** Opening Data supplied block **
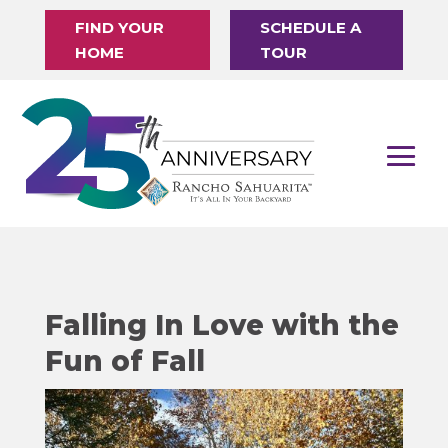
FIND YOUR
SCHEDULE A
HOME
TOUR
Falling In Love with the
Fun of Fall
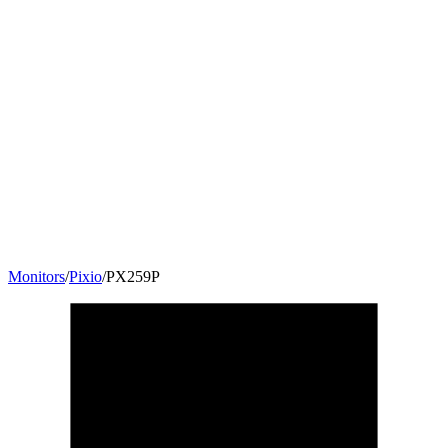
Monitors
/
Pixio
/
PX259P
24.5
"
16:9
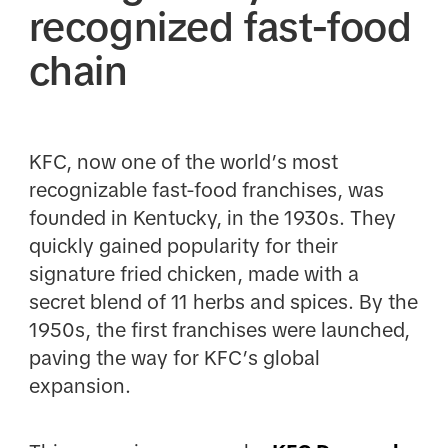
recognized fast-food
chain
KFC, now one of the world’s most
recognizable fast-food franchises, was
founded in Kentucky, in the 1930s. They
quickly gained popularity for their
signature fried chicken, made with a
secret blend of 11 herbs and spices. By the
1950s, the first franchises were launched,
paving the way for KFC’s global
expansion.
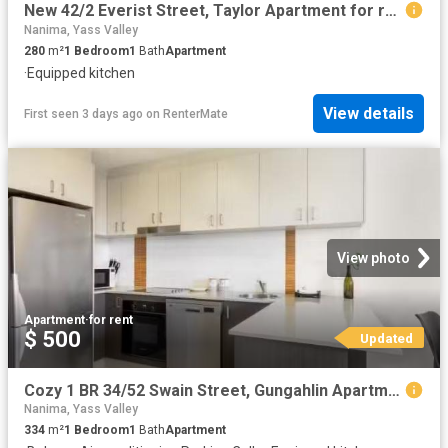
New 42/2 Everist Street, Taylor Apartment for rent Listed by.
Nanima, Yass Valley
280
m²
1
Bedroom
1
Bath
Apartment
·
Equipped kitchen
View details
First seen 3 days ago
on
RenterMate
View photo
Apartment
·
for rent
$ 500
Updated
Cozy 1 BR 34/52 Swain Street, Gungahlin Apartment for rent Li.
Nanima, Yass Valley
334
m²
1
Bedroom
1
Bath
Apartment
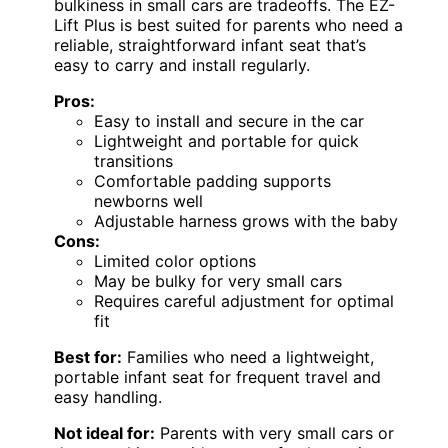
bulkiness in small cars are tradeoffs. The EZ-
Lift Plus is best suited for parents who need a
reliable, straightforward infant seat that’s
easy to carry and install regularly.
Pros:
Easy to install and secure in the car
Lightweight and portable for quick
transitions
Comfortable padding supports
newborns well
Adjustable harness grows with the baby
Cons:
Limited color options
May be bulky for very small cars
Requires careful adjustment for optimal
fit
Best for:
Families who need a lightweight,
portable infant seat for frequent travel and
easy handling.
Not ideal for:
Parents with very small cars or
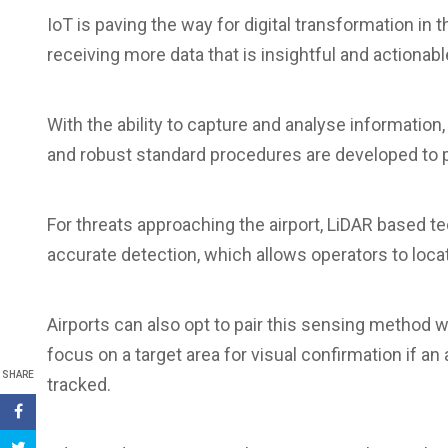
IoT is paving the way for digital transformation in 
receiving more data that is insightful and actiona
With the ability to capture and analyse information,
and robust standard procedures are developed to pr
For threats approaching the airport, LiDAR based 
accurate detection, which allows operators to locat
Airports can also opt to pair this sensing method w
focus on a target area for visual confirmation if an
SHARE
tracked.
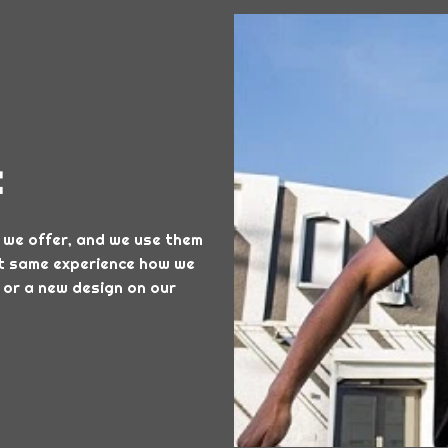
t
 we offer, and we use them
hat same experience how we
 or a new design on our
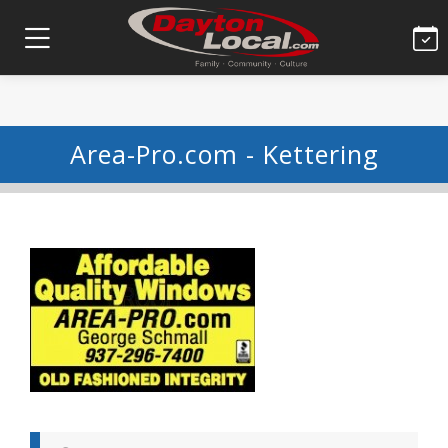
Area-Pro.com - Kettering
** Closing Data supplied block **
# [Problem to solve]
Retype the data above exactly, dropping every picture.

# [Task response]
FIND YOUR
SCHEDULE A
HOME
TOUR
Falling In Love with the
Fun of Fall
Monitors
/
Pixio
/
PX259P
24.5
"
16:9
recognized fast-food
chain
KFC, now one of the world’s most
recognizable fast-food franchises, was
founded in Kentucky, in the 1930s. They
quickly gained popularity for their
signature fried chicken, made with a
secret blend of 11 herbs and spices. By the
1950s, the first franchises were launched,
paving the way for KFC’s global
expansion.
New 42/2 Everist Street, Taylor Apartment for rent Listed by.
Nanima, Yass Valley
280
m²
1
Bedroom
1
Bath
Apartment
·
Equipped kitchen
View details
First seen 3 days ago
on
RenterMate
View photo
Apartment
·
for rent
$ 500
Updated
Cozy 1 BR 34/52 Swain Street, Gungahlin Apartment for rent Li.
Nanima, Yass Valley
334
m²
1
Bedroom
1
Bath
Apartment
bulkiness in small cars are tradeoffs. The EZ-
Lift Plus is best suited for parents who need a
reliable, straightforward infant seat that’s
easy to carry and install regularly.
Pros:
Easy to install and secure in the car
Lightweight and portable for quick
transitions
Comfortable padding supports
newborns well
Adjustable harness grows with the baby
Cons:
Limited color options
May be bulky for very small cars
Requires careful adjustment for optimal
fit
Best for:
Families who need a lightweight,
portable infant seat for frequent travel and
easy handling.
Not ideal for:
Parents with very small cars or
IoT is paving the way for digital transformation in 
receiving more data that is insightful and actiona
With the ability to capture and analyse information,
and robust standard procedures are developed to pr
For threats approaching the airport, LiDAR based 
accurate detection, which allows operators to locat
Airports can also opt to pair this sensing method w
focus on a target area for visual confirmation if an
SHARE
tracked.
t
 we offer, and we use them
hat same experience how we
 or a new design on our
Area-Pro.com - Kettering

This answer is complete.